Apple swoons in late going as U.S. stock-market rally runs out of steam

“Tuesday’s rally on Wall Street, which followed a brutal selloff during the previous session, was running out of steam, with the main indexes paring half of the opening gains,” Anora Mahmudova and Sara Sjolin report for MarketWatch.

“Equity buyers, who stepped in after China’s central bank cut interest rates on Tuesday, appeared less convinced by the afternoon session,” Mahmudova and Sjolin report. “‘While stocks are up 2%, that is less than where futures were trading, so today’s bounce feels frail and unconvincing,’ said Michael Antonelli, equity sales trader at R.W Baird & Co.”

“The CBOE Volatility index otherwise known as the Wall Street’s fear gauge, fell 24% to 30, but still remains at elevated levels last seen in October. The S&P 500 came off its highs and was up 28 points, or about 1.3%, to 1,917,” Mahmudova and Sjolin report. “The benchmark index fell into correction territory on Monday, after sliding to its lowest level since last October. The Dow Jones Industrial Average gained 245 points, or 1.5 %, to 16,115, with nearly all 30 components climbing, after three days in which all fell. The Nasdaq Composite advanced 94, or 2.1% to 4,621.”

After touching $111.16 earlier in the day and notching over $108 as of 3:05pm EDT, Apple (AAPL) shares ended the regular trading session up a mere 62-cents, or 0.60%, at $103.74.

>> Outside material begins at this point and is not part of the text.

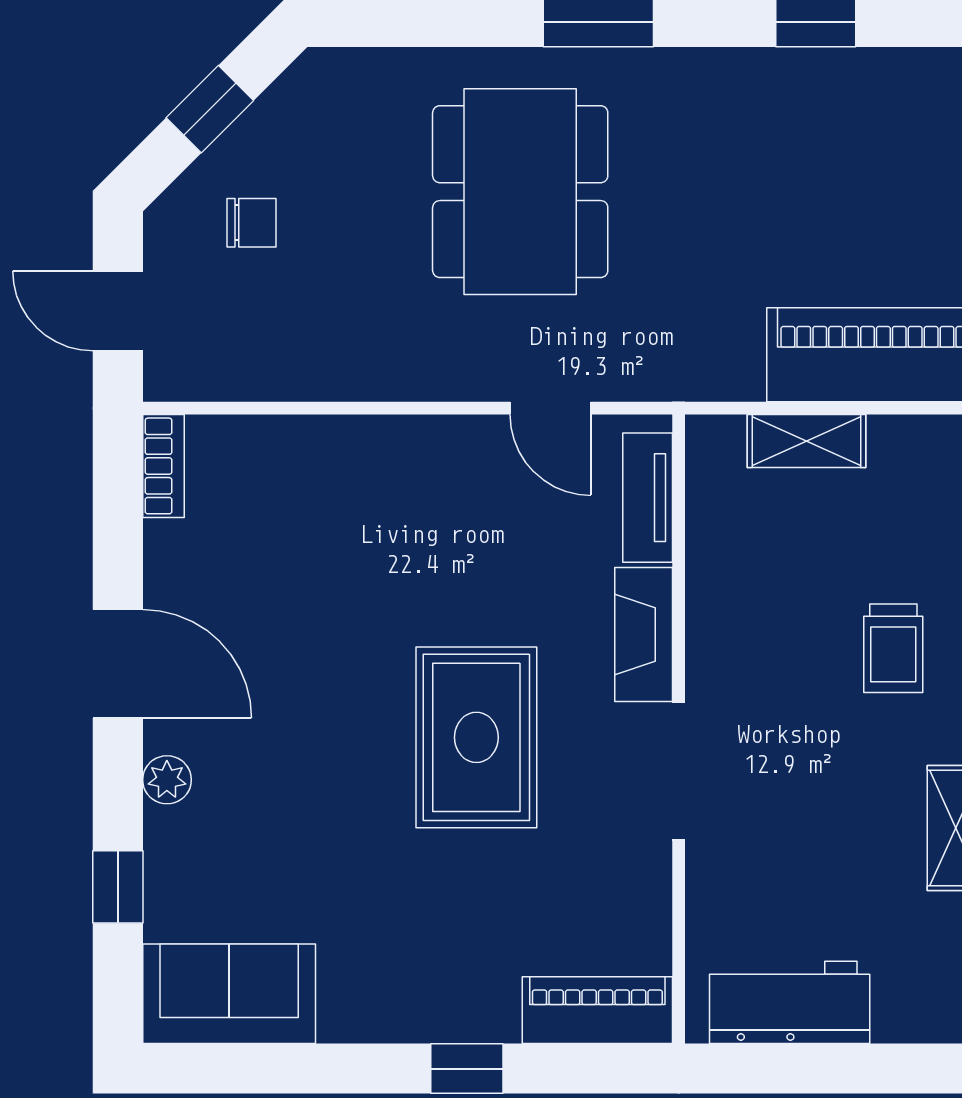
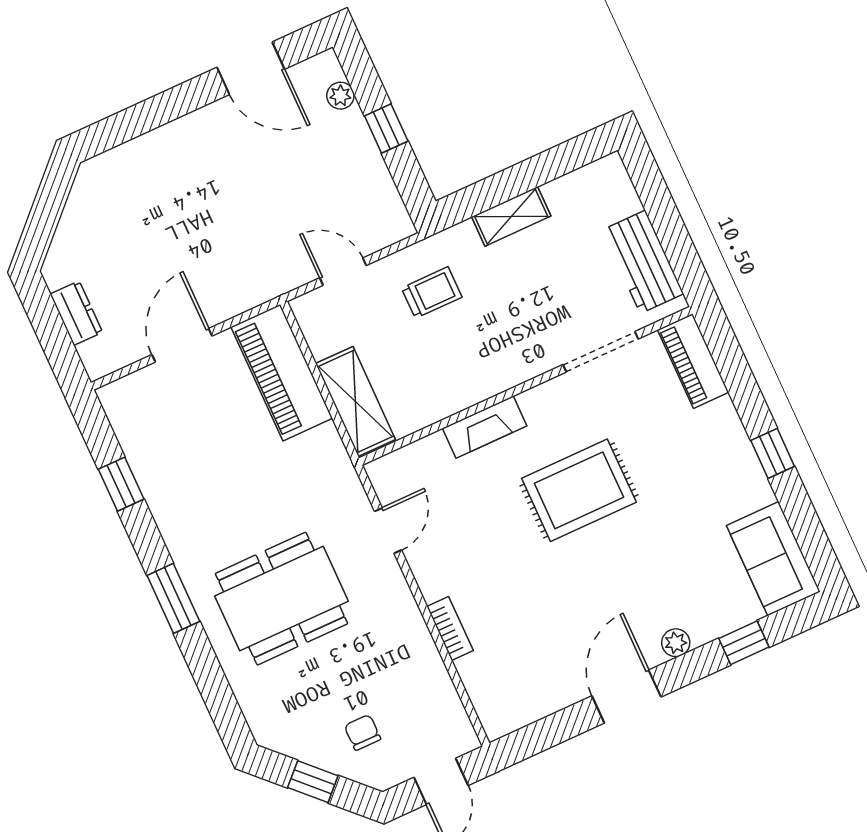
shelving: (806, 441) -> (355, 402), width x1.50, depth x1.33
bookcase: (163, 466) -> (450, 629), moved, turned 90
tv unit: (648, 498) -> (412, 458), removed
doorway: (679, 771) -> (601, 352), moved
window: (467, 1069) -> (773, 453), moved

Read more in the full article here.

MacDailyNews Take: Just when you thought we were easing into the station, this rollercoaster never ends!

14 Comments

  1. The stock market is based on utter fantasy, one which people buy into. It’s no different to bookies changing the odds on a bet to favour the outcome to their advantage.

    It’s just fancy way for trading companies to make money at other people’s risk, but a bet is a bet is a bet. Pay your money and take your chances.

    1. As long as people like you sit on the sidelines and don’t buy AAPL, the various fund managers out there will run the show. Don’t let them and buy when the stock is low, sell when the stock is high. You can take home the money instead of them.

      1. My broker recently told me he can’t get retail investors to buy when the market gets like this. They’re too scared of losing their money when people are deliberately yelling the sky is falling. I bought more Apple shares (and other dividend stocks shares) when I talked to him but I’m a long-term investor with plenty of shares and get dividends. I don’t see it as anything to worry about because I’m not using critical money to buy stock. When a stock of a good company drops I check out why and usually consider it a buying opportunity.

        I’ve heard China has trillions of dollars in reserve funds so this constant “China economy is doomed” doesn’t scare me. It’s probably only the Chinese stock market that’s fouled up and the average Chinese consumer will still have purchasing power. China is a huge country with lots of manpower and natural resources. We’re not talking Spain or Greece. China is not going bankrupt.

        I think the stock market is mostly a scam run by a few key people and that bothers me because it can really hurt the economy. Good companies need to be worth good money. No one should try to make good companies look less valuable or poorly run companies more valuable. That’s really bad business. Handicapping stocks based on future growth is just stupid. That’s like playing point spreads instead of actual wins. I’m not a gambler so I’m not interested in those weird betting schemes.